Sugar in fruit juice may raise risk of cancer - spking
https://www.theguardian.com/society/2019/jul/10/sugar-in-fruit-juice-may-raise-risk-of-cancer-study-finds
======
cr0sh
> Sugar in fruit juice may raise risk of cancer

So - in short - "Sugar MAY raise RISK of cancer"...?

I bet breathing the air while sitting in traffic does worse for you.

But honestly - what and how much are we really talking about?

Due to the way things are phrased, and how people don't really understand
probabilities, these kinds of articles seem more to be fear mongering to sell
papers and advertisements than anything else.

What stands out in my mind is the "simple" examples - for some reason, always
using cancer as the thing - given for Bayes theorem:

[https://betterexplained.com/articles/an-intuitive-and-
short-...](https://betterexplained.com/articles/an-intuitive-and-short-
explanation-of-bayes-theorem/)

...and when you work out the numbers, rather than the scary numbers you see in
these kinds of articles, you find that the actual changes in percentages,
mathematically, are so small as to be laughable.

Or maybe I'm conflating two things that have nothing to do with each other?

The dead-simple fact is, none of us are getting out of this alive.

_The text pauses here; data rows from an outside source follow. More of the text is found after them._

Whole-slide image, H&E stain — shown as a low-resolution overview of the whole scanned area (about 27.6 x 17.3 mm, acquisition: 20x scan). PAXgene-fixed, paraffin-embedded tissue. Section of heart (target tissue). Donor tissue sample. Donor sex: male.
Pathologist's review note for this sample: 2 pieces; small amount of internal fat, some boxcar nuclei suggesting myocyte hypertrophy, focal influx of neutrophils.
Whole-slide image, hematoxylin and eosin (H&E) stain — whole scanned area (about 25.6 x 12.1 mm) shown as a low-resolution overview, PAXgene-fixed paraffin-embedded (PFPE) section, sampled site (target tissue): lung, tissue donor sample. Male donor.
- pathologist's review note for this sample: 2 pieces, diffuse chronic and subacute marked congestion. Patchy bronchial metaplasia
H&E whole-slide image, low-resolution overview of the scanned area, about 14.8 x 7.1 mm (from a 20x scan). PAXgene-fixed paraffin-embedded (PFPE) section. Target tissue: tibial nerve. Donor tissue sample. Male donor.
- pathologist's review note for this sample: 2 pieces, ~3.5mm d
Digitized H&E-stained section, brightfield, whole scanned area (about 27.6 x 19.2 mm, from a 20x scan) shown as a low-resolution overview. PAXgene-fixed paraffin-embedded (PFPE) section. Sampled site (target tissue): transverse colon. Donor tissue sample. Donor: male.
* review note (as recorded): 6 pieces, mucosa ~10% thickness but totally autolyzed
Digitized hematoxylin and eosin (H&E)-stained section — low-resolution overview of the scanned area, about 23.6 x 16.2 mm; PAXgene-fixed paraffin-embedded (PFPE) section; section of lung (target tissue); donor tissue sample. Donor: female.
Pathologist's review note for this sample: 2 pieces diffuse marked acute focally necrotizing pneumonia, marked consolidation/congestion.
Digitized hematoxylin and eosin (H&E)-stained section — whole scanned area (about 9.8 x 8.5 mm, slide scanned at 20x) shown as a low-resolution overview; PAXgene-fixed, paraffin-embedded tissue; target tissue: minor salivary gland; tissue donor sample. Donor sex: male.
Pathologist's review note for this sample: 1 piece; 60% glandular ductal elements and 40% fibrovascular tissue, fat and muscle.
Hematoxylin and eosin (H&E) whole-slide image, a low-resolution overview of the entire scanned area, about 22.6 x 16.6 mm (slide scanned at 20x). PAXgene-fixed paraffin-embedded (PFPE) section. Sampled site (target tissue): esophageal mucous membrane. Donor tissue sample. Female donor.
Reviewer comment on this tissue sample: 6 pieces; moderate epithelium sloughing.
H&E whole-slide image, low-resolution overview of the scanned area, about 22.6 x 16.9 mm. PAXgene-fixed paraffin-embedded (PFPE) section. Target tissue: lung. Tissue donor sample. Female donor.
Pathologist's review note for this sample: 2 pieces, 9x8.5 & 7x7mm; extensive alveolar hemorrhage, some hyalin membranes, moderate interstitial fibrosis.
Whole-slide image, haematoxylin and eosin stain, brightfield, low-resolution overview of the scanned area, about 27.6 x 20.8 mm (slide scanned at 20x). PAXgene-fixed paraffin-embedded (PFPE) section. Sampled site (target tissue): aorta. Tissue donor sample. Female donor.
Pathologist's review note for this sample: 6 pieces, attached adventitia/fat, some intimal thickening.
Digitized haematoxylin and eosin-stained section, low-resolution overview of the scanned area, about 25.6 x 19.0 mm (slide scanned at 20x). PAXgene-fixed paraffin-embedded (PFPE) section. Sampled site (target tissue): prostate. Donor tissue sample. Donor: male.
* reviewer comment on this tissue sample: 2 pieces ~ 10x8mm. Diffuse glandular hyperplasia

Enjoy your life, don't become a sugar-abstaining ascetic for the low-probable
chance to live an extra day, if that. But don't consume candy bars as a
wholesome diet, either. Everything in moderation, including moderation, as the
old saw goes.

------
ilaksh
I think this is important research because many people seem to think that
fruit juices or smoothies are healthy. If it's largely fruit then it's also
largely sugar. And just because the sugar comes from fruit doesn't make it
healthy.

I'm not trying to say there is anything wrong with having it once or twice a
week though. Just that drinking a smoothie every day is going to work against
people who may think it is healthy. If you are in your twenties and very
active it may be pretty hard to see any negative effects of anything though.
Which is partly why the myth of the delicious healthy fruit smoothie keeps on
-- because healthy active young people can often eat or drink whatever they
want and not see any obvious consequences.